Data for review:
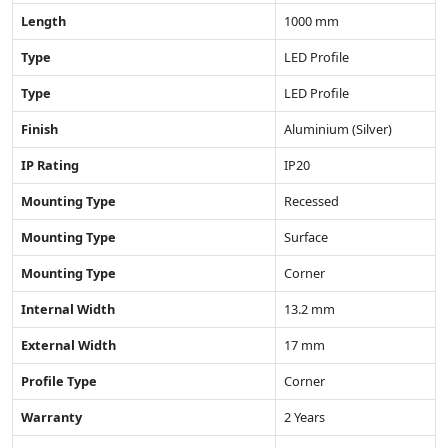
Length
1000 mm
Type
LED Profile
Type
LED Profile
Finish
Aluminium (Silver)
IP Rating
IP20
Mounting Type
Recessed
Mounting Type
Surface
Mounting Type
Corner
Internal Width
13.2 mm
External Width
17 mm
Profile Type
Corner
Warranty
2 Years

Written task:
Rewrite the entries above, replacing each "Mounting Type" with "Mounting Style" and keeping every other line unchanged. Omit the pictures from your version.

The answer:
Length
1000 mm
Type
LED Profile
Type
LED Profile
Finish
Aluminium (Silver)
IP Rating
IP20
Mounting Style
Recessed
Mounting Style
Surface
Mounting Style
Corner
Internal Width
13.2 mm
External Width
17 mm
Profile Type
Corner
Warranty
2 Years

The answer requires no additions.